Ruth Mikre, who will be receiving her MA in Global Affairs in May 2016, traveled to Havana, Cuba for the program's required seminar abroad. Not only did she find the experience valuable for her studies but she also found synergy between her newly gained knowledge of the emerging market of Havana and the interests and mission of her workplace—Transportation Intermediaries Association (TIA), the largest association for third party logistics companies or transportation brokers in North America.
In order to prepare for leading the first Logistics Delegation to Cuba, of almost 20 people, TIA asked Ruth to speak to the organization to help prepare for the trip. The primary focus of the visit was examine the current state Cuban port infrastructure and industry as well as port regulations. The delegation planned to visit ports and manufacturing sites, as well as meet with economists and leaders in Cuban foreign trade and investment.
My colleagues requested that I present my experiences traveling to Havana and offer any tips for them to optimize their 5 days in the city. I focused my travel tips on preemptive preparation and realistic expectations within Cuba’s system of ration. I also summarized our academic focuses of foreign direct investment in the context of evolving normalization efforts between Cuba and the US.

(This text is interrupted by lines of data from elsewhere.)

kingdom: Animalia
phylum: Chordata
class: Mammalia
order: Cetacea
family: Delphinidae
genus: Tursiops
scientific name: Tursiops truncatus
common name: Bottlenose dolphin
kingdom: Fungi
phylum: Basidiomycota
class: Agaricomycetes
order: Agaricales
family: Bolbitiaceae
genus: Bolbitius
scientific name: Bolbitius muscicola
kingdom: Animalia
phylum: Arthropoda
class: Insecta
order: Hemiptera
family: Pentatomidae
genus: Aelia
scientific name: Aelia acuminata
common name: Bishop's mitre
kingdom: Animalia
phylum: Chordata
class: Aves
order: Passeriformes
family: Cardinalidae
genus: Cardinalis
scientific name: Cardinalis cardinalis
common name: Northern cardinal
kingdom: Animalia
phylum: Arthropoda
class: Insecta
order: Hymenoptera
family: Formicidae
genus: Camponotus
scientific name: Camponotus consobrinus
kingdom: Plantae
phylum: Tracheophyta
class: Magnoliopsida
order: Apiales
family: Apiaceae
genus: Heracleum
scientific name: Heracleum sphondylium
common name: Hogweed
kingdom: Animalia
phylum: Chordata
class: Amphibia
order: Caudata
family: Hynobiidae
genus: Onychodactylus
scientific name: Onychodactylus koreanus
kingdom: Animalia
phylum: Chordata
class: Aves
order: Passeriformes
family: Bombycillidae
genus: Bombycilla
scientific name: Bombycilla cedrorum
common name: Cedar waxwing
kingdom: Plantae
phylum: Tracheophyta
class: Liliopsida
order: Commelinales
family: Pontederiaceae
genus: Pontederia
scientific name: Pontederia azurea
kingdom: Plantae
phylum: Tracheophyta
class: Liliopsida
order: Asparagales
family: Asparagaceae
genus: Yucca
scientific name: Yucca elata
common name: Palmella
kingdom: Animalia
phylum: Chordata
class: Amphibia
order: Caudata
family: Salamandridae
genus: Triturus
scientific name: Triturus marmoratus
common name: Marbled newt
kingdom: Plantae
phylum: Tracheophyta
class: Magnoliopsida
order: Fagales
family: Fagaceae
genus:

The most common question from my colleagues was: “How were the people and what do Cubans think of Americans?” I explained that the people of Havana exuded a unique pride strengthened by their struggle, and nationalism also reaffirmed by their stamina. And although I may have been different or an outsider, the high levels of racial and ethnic diversity afforded me a certain level of comfort I often go without in parts of Virginia. Furthermore, the students and professors we met with candidly described that Cuban sentiment towards Americans is positive and that the main point of contention is toward the American government and the implementation of the blockade.